**Exercise requirements**
A faithful copy of the entries is needed, one that leaves out the pictures.

**Rendered images with source text**
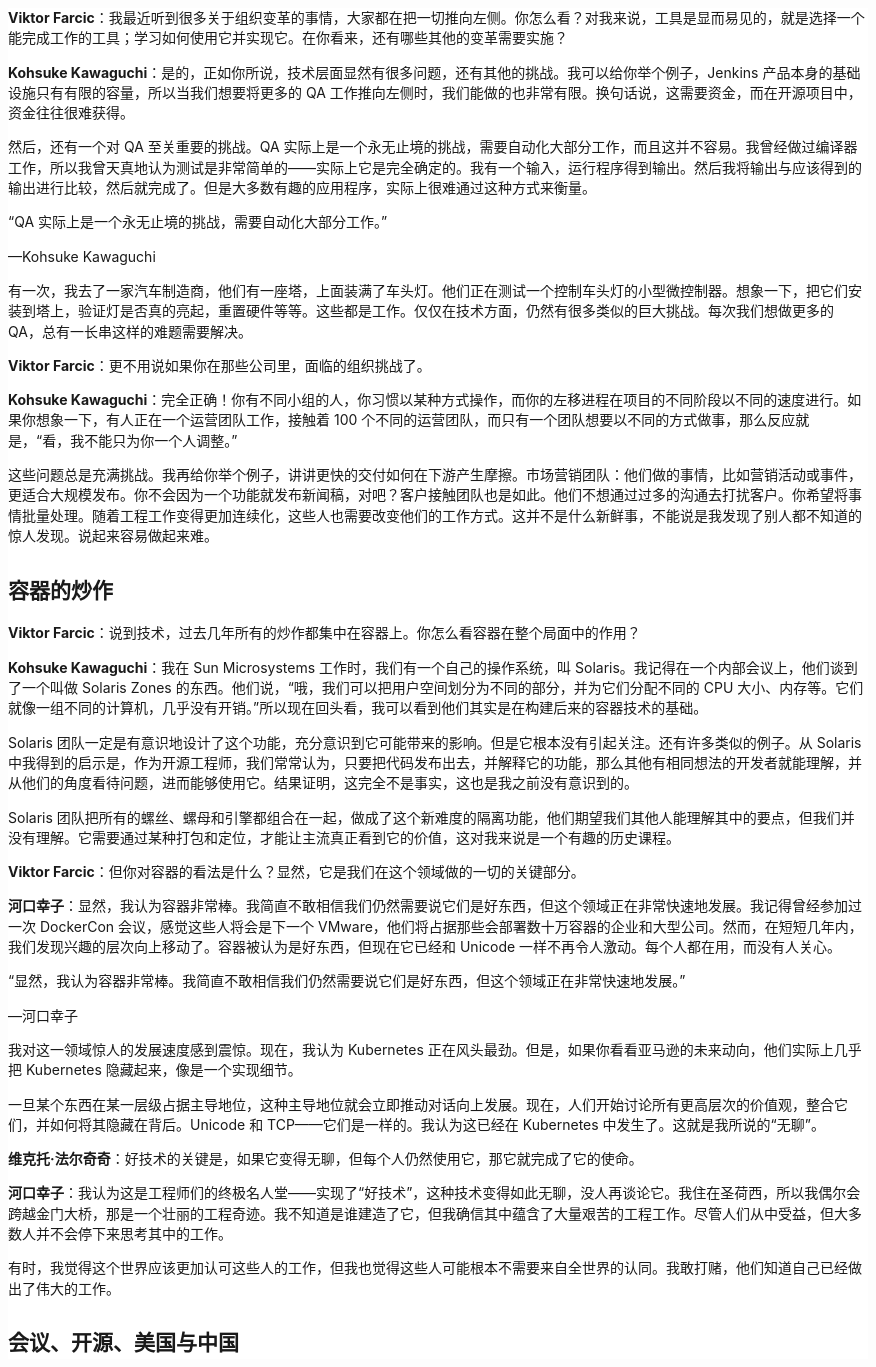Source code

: **Viktor Farcic**：我最近听到很多关于组织变革的事情，大家都在把一切推向左侧。你怎么看？对我来说，工具是显而易见的，就是选择一个能完成工作的工具；学习如何使用它并实现它。在你看来，还有哪些其他的变革需要实施？

**Kohsuke Kawaguchi**：是的，正如你所说，技术层面显然有很多问题，还有其他的挑战。我可以给你举个例子，Jenkins 产品本身的基础设施只有有限的容量，所以当我们想要将更多的 QA 工作推向左侧时，我们能做的也非常有限。换句话说，这需要资金，而在开源项目中，资金往往很难获得。

然后，还有一个对 QA 至关重要的挑战。QA 实际上是一个永无止境的挑战，需要自动化大部分工作，而且这并不容易。我曾经做过编译器工作，所以我曾天真地认为测试是非常简单的——实际上它是完全确定的。我有一个输入，运行程序得到输出。然后我将输出与应该得到的输出进行比较，然后就完成了。但是大多数有趣的应用程序，实际上很难通过这种方式来衡量。

“QA 实际上是一个永无止境的挑战，需要自动化大部分工作。”

—Kohsuke Kawaguchi

有一次，我去了一家汽车制造商，他们有一座塔，上面装满了车头灯。他们正在测试一个控制车头灯的小型微控制器。想象一下，把它们安装到塔上，验证灯是否真的亮起，重置硬件等等。这些都是工作。仅仅在技术方面，仍然有很多类似的巨大挑战。每次我们想做更多的 QA，总有一长串这样的难题需要解决。

**Viktor Farcic**：更不用说如果你在那些公司里，面临的组织挑战了。

**Kohsuke Kawaguchi**：完全正确！你有不同小组的人，你习惯以某种方式操作，而你的左移进程在项目的不同阶段以不同的速度进行。如果你想象一下，有人正在一个运营团队工作，接触着 100 个不同的运营团队，而只有一个团队想要以不同的方式做事，那么反应就是，“看，我不能只为你一个人调整。”

这些问题总是充满挑战。我再给你举个例子，讲讲更快的交付如何在下游产生摩擦。市场营销团队：他们做的事情，比如营销活动或事件，更适合大规模发布。你不会因为一个功能就发布新闻稿，对吧？客户接触团队也是如此。他们不想通过过多的沟通去打扰客户。你希望将事情批量处理。随着工程工作变得更加连续化，这些人也需要改变他们的工作方式。这并不是什么新鲜事，不能说是我发现了别人都不知道的惊人发现。说起来容易做起来难。

## 容器的炒作

**Viktor Farcic**：说到技术，过去几年所有的炒作都集中在容器上。你怎么看容器在整个局面中的作用？

**Kohsuke Kawaguchi**：我在 Sun Microsystems 工作时，我们有一个自己的操作系统，叫 Solaris。我记得在一个内部会议上，他们谈到了一个叫做 Solaris Zones 的东西。他们说，“哦，我们可以把用户空间划分为不同的部分，并为它们分配不同的 CPU 大小、内存等。它们就像一组不同的计算机，几乎没有开销。”所以现在回头看，我可以看到他们其实是在构建后来的容器技术的基础。

Solaris 团队一定是有意识地设计了这个功能，充分意识到它可能带来的影响。但是它根本没有引起关注。还有许多类似的例子。从 Solaris 中我得到的启示是，作为开源工程师，我们常常认为，只要把代码发布出去，并解释它的功能，那么其他有相同想法的开发者就能理解，并从他们的角度看待问题，进而能够使用它。结果证明，这完全不是事实，这也是我之前没有意识到的。

Solaris 团队把所有的螺丝、螺母和引擎都组合在一起，做成了这个新难度的隔离功能，他们期望我们其他人能理解其中的要点，但我们并没有理解。它需要通过某种打包和定位，才能让主流真正看到它的价值，这对我来说是一个有趣的历史课程。

**Viktor Farcic**：但你对容器的看法是什么？显然，它是我们在这个领域做的一切的关键部分。

**河口幸子**：显然，我认为容器非常棒。我简直不敢相信我们仍然需要说它们是好东西，但这个领域正在非常快速地发展。我记得曾经参加过一次 DockerCon 会议，感觉这些人将会是下一个 VMware，他们将占据那些会部署数十万容器的企业和大型公司。然而，在短短几年内，我们发现兴趣的层次向上移动了。容器被认为是好东西，但现在它已经和 Unicode 一样不再令人激动。每个人都在用，而没有人关心。

“显然，我认为容器非常棒。我简直不敢相信我们仍然需要说它们是好东西，但这个领域正在非常快速地发展。”

—河口幸子

我对这一领域惊人的发展速度感到震惊。现在，我认为 Kubernetes 正在风头最劲。但是，如果你看看亚马逊的未来动向，他们实际上几乎把 Kubernetes 隐藏起来，像是一个实现细节。

一旦某个东西在某一层级占据主导地位，这种主导地位就会立即推动对话向上发展。现在，人们开始讨论所有更高层次的价值观，整合它们，并如何将其隐藏在背后。Unicode 和 TCP——它们是一样的。我认为这已经在 Kubernetes 中发生了。这就是我所说的“无聊”。

**维克托·法尔奇奇**：好技术的关键是，如果它变得无聊，但每个人仍然使用它，那它就完成了它的使命。

**河口幸子**：我认为这是工程师们的终极名人堂——实现了“好技术”，这种技术变得如此无聊，没人再谈论它。我住在圣荷西，所以我偶尔会跨越金门大桥，那是一个壮丽的工程奇迹。我不知道是谁建造了它，但我确信其中蕴含了大量艰苦的工程工作。尽管人们从中受益，但大多数人并不会停下来思考其中的工作。

有时，我觉得这个世界应该更加认可这些人的工作，但我也觉得这些人可能根本不需要来自全世界的认同。我敢打赌，他们知道自己已经做出了伟大的工作。

## 会议、开源、美国与中国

**Solved exercise**
Source code

: **Viktor Farcic**：我最近听到很多关于组织变革的事情，大家都在把一切推向左侧。你怎么看？对我来说，工具是显而易见的，就是选择一个能完成工作的工具；学习如何使用它并实现它。在你看来，还有哪些其他的变革需要实施？

**Kohsuke Kawaguchi**：是的，正如你所说，技术层面显然有很多问题，还有其他的挑战。我可以给你举个例子，Jenkins 产品本身的基础设施只有有限的容量，所以当我们想要将更多的 QA 工作推向左侧时，我们能做的也非常有限。换句话说，这需要资金，而在开源项目中，资金往往很难获得。

然后，还有一个对 QA 至关重要的挑战。QA 实际上是一个永无止境的挑战，需要自动化大部分工作，而且这并不容易。我曾经做过编译器工作，所以我曾天真地认为测试是非常简单的——实际上它是完全确定的。我有一个输入，运行程序得到输出。然后我将输出与应该得到的输出进行比较，然后就完成了。但是大多数有趣的应用程序，实际上很难通过这种方式来衡量。

“QA 实际上是一个永无止境的挑战，需要自动化大部分工作。”

—Kohsuke Kawaguchi

有一次，我去了一家汽车制造商，他们有一座塔，上面装满了车头灯。他们正在测试一个控制车头灯的小型微控制器。想象一下，把它们安装到塔上，验证灯是否真的亮起，重置硬件等等。这些都是工作。仅仅在技术方面，仍然有很多类似的巨大挑战。每次我们想做更多的 QA，总有一长串这样的难题需要解决。

**Viktor Farcic**：更不用说如果你在那些公司里，面临的组织挑战了。

**Kohsuke Kawaguchi**：完全正确！你有不同小组的人，你习惯以某种方式操作，而你的左移进程在项目的不同阶段以不同的速度进行。如果你想象一下，有人正在一个运营团队工作，接触着 100 个不同的运营团队，而只有一个团队想要以不同的方式做事，那么反应就是，“看，我不能只为你一个人调整。”

这些问题总是充满挑战。我再给你举个例子，讲讲更快的交付如何在下游产生摩擦。市场营销团队：他们做的事情，比如营销活动或事件，更适合大规模发布。你不会因为一个功能就发布新闻稿，对吧？客户接触团队也是如此。他们不想通过过多的沟通去打扰客户。你希望将事情批量处理。随着工程工作变得更加连续化，这些人也需要改变他们的工作方式。这并不是什么新鲜事，不能说是我发现了别人都不知道的惊人发现。说起来容易做起来难。

## 容器的炒作

**Viktor Farcic**：说到技术，过去几年所有的炒作都集中在容器上。你怎么看容器在整个局面中的作用？

**Kohsuke Kawaguchi**：我在 Sun Microsystems 工作时，我们有一个自己的操作系统，叫 Solaris。我记得在一个内部会议上，他们谈到了一个叫做 Solaris Zones 的东西。他们说，“哦，我们可以把用户空间划分为不同的部分，并为它们分配不同的 CPU 大小、内存等。它们就像一组不同的计算机，几乎没有开销。”所以现在回头看，我可以看到他们其实是在构建后来的容器技术的基础。

Solaris 团队一定是有意识地设计了这个功能，充分意识到它可能带来的影响。但是它根本没有引起关注。还有许多类似的例子。从 Solaris 中我得到的启示是，作为开源工程师，我们常常认为，只要把代码发布出去，并解释它的功能，那么其他有相同想法的开发者就能理解，并从他们的角度看待问题，进而能够使用它。结果证明，这完全不是事实，这也是我之前没有意识到的。

Solaris 团队把所有的螺丝、螺母和引擎都组合在一起，做成了这个新难度的隔离功能，他们期望我们其他人能理解其中的要点，但我们并没有理解。它需要通过某种打包和定位，才能让主流真正看到它的价值，这对我来说是一个有趣的历史课程。

**Viktor Farcic**：但你对容器的看法是什么？显然，它是我们在这个领域做的一切的关键部分。

**河口幸子**：显然，我认为容器非常棒。我简直不敢相信我们仍然需要说它们是好东西，但这个领域正在非常快速地发展。我记得曾经参加过一次 DockerCon 会议，感觉这些人将会是下一个 VMware，他们将占据那些会部署数十万容器的企业和大型公司。然而，在短短几年内，我们发现兴趣的层次向上移动了。容器被认为是好东西，但现在它已经和 Unicode 一样不再令人激动。每个人都在用，而没有人关心。

“显然，我认为容器非常棒。我简直不敢相信我们仍然需要说它们是好东西，但这个领域正在非常快速地发展。”

—河口幸子

我对这一领域惊人的发展速度感到震惊。现在，我认为 Kubernetes 正在风头最劲。但是，如果你看看亚马逊的未来动向，他们实际上几乎把 Kubernetes 隐藏起来，像是一个实现细节。

一旦某个东西在某一层级占据主导地位，这种主导地位就会立即推动对话向上发展。现在，人们开始讨论所有更高层次的价值观，整合它们，并如何将其隐藏在背后。Unicode 和 TCP——它们是一样的。我认为这已经在 Kubernetes 中发生了。这就是我所说的“无聊”。

**维克托·法尔奇奇**：好技术的关键是，如果它变得无聊，但每个人仍然使用它，那它就完成了它的使命。

**河口幸子**：我认为这是工程师们的终极名人堂——实现了“好技术”，这种技术变得如此无聊，没人再谈论它。我住在圣荷西，所以我偶尔会跨越金门大桥，那是一个壮丽的工程奇迹。我不知道是谁建造了它，但我确信其中蕴含了大量艰苦的工程工作。尽管人们从中受益，但大多数人并不会停下来思考其中的工作。

有时，我觉得这个世界应该更加认可这些人的工作，但我也觉得这些人可能根本不需要来自全世界的认同。我敢打赌，他们知道自己已经做出了伟大的工作。

## 会议、开源、美国与中国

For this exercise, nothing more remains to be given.